On 11/21/2012 5:58 PM, zuzia wrote:
...[top posting repaired--please don't do that--hard follow conversation
makes]...
Post by zuzia Post by dpbPost by zuzia I'm working on a specific matrix and I need to normalize the sum of the
elements in all the rows and all the columns to be equal to 1. I have
managed to create the codes to do both separately but does anyone know
how to obtain both simultaneously?
thank you!!!
Taking "all the rows and all the columns" literally,
x=x/sum(x(:));
If you mean each row and column simultaneously to sum to 1, otomh I
don't think there's a guarantee that has a solution; at least w/
linear weights.
It would be S_j(w(i,j).*x(i,j)) + S_i(w(i,j).*x(i,j)) = 2
and try to solve for w
Yes, I meant EACH of them equal to 1, not all of them simultaneously.
B = A;
columnSums = sum(B);
for i = 1:numel(columnSums)
B(:,i) = B(:,i)./columnSums(i);
end
(for summing the columns)
and B = A;
rowSums = sum(transpose (A));
for j = 1:numel(rowSums)
B(j,:) = B(j,:)./rowSums(j);
end
(for summing the rows).
Post by dpbDo you think it's possible just to impose a condition applying them both
together?
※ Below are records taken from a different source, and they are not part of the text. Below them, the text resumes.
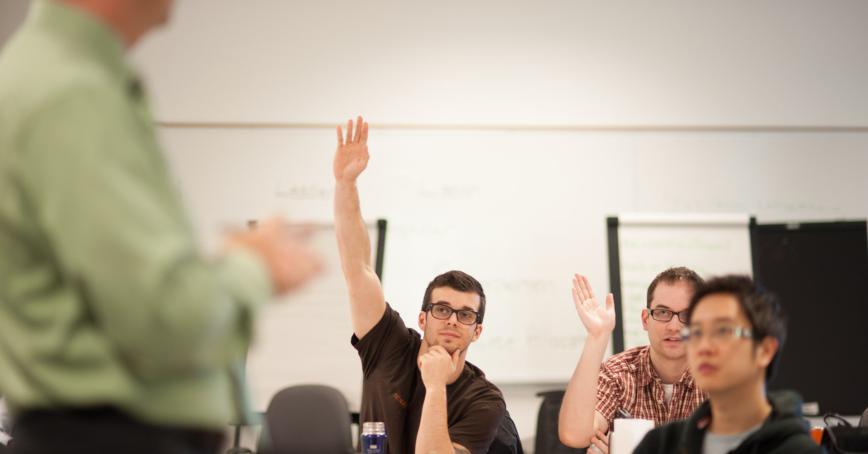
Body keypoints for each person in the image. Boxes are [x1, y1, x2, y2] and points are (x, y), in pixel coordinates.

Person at [0, 1, 321, 453]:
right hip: (111, 437)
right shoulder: (71, 93)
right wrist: (253, 265)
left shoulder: (52, 76)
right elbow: (164, 317)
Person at [333, 117, 506, 454]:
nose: (453, 320)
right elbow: (358, 269)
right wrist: (345, 184)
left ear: (478, 331)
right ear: (423, 319)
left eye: (466, 315)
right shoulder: (389, 346)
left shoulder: (485, 400)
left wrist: (437, 386)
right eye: (442, 309)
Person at [634, 275, 822, 454]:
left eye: (723, 331)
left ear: (765, 350)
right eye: (696, 333)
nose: (704, 347)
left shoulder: (797, 450)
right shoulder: (660, 445)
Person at [559, 267, 706, 452]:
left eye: (686, 315)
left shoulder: (720, 378)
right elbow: (575, 435)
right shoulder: (618, 373)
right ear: (645, 319)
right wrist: (597, 336)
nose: (674, 326)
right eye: (662, 312)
Or otherwise maybe you could please explain your command?
I don't see how. You've got nXm coefficients to determine from only n+m
equations.
As for the above, you can write it as
B=A./repmat(sum(A),size(A,1),1); % columns
B=A./repmat(sum(A,2),1,size(A,2)); % columns
I'm still not clear on what you really mean w/ "not all simultaneously"
and then "applying both together". It seems to be s dichotomy.
But if you mean just one row/column pair at a time, consider a 2x2
example. You'd have
x(1,1)*w(1,1)+x(2,1)*w(2,1)=1 % 1st column
x(1,1)*w(1,1)+x(1,2)*w(1,2)=1 % 1st row
That's determining three unknown weights w/ only two equations and as
the array gets larger you add more weights but no more constraints.